Department of Linguistics, University of Illinois Urbana-Champaign, Urbana, Illinois 61801, USA.
Department of Speech & Hearing Science, University of Illinois Urbana-Champaign, Urbana, Illinois 61801, USA.
J Acoust Soc Am. 2024 Nov 1;156(5):2960-2973. doi: 10.1121/10.0034235.
Human speech perception declines in the presence of masking speech, particularly when the masker is intelligible and acoustically similar to the target. A prior investigation demonstrated a substantial reduction in masking when the intelligibility of competing speech was reduced by corrupting voiced segments with noise [Huo, Sun, Fogerty, and Tang (2023), "Quantifying informational masking due to masker intelligibility in same-talker speech-in-speech perception," in Interspeech 2023, pp. 1783-1787]. As this processing also reduced the prominence of voiced segments, it was unclear whether the unmasking was due to reduced linguistic content, acoustic similarity, or both. The current study compared the masking of original competing speech (high intelligibility) to competing speech with time reversal of voiced segments (VS-reversed, low intelligibility) at various target-to-masker ratios. Modeling results demonstrated similar energetic masking between the two maskers. However, intelligibility of the target speech was considerably better with the VS-reversed masker compared to the original masker, likely due to the reduced linguistic content. Further corrupting the masker's voiced segments resulted in additional release from masking. Acoustic analyses showed that the portion of target voiced segments overlapping with masker voiced segments and the similarity between target and masker overlapped voiced segments impacted listeners' speech recognition. Evidence also suggested modulation masking in the spectro-temporal domain interferes with listeners' ability to glimpse the target.

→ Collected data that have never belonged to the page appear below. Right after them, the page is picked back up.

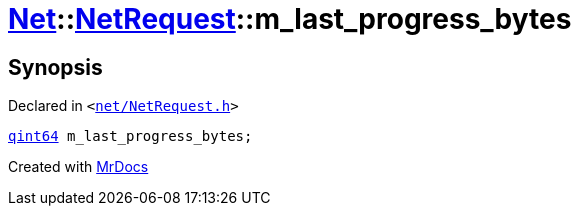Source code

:[#Net-NetRequest-m_last_progress_bytes]
= xref:Net.adoc[Net]::xref:Net/NetRequest.adoc[NetRequest]::m&lowbar;last&lowbar;progress&lowbar;bytes
:relfileprefix: ../../
:mrdocs:


== Synopsis

Declared in `&lt;https://github.com/PrismLauncher/PrismLauncher/blob/develop/launcher/net/NetRequest.h#L102[net&sol;NetRequest&period;h]&gt;`

[source,cpp,subs="verbatim,replacements,macros,-callouts"]
----
xref:qint64.adoc[qint64] m&lowbar;last&lowbar;progress&lowbar;bytes;
----



[.small]#Created with https://www.mrdocs.com[MrDocs]#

人类的言语感知能力会在掩蔽语音的存在下下降,特别是当掩蔽语音与目标语音可理解且声学相似时。先前的一项研究表明,通过用噪声污染浊音段来降低竞争语音的可理解度,可以显著减少掩蔽[Huo、Sun、Fogerty 和 Tang(2023),“在言语内感知中量化由于掩蔽语音可理解度引起的信息掩蔽”,Interspeech 2023,第 1783-1787 页]。由于这种处理方法也降低了浊音段的突出度,因此不清楚未掩蔽是由于语言内容减少、声学相似性还是两者兼而有之。本研究比较了原始竞争语音(高可理解度)和浊音段时间反转的竞争语音(VS 反转,低可理解度)在不同目标到掩蔽比下的掩蔽情况。建模结果表明,两种掩蔽之间存在相似的能量掩蔽。然而,与原始掩蔽相比,VS 反转掩蔽下的目标语音可理解度要好得多,这可能是由于语言内容减少。进一步破坏掩蔽语音的浊音段会导致更多的掩蔽释放。声学分析表明,目标语音的浊音段与掩蔽语音的浊音段重叠的部分以及目标和掩蔽重叠的浊音段之间的相似性会影响听众的语音识别。证据还表明,谱时域中的调制掩蔽会干扰听众瞥见目标的能力。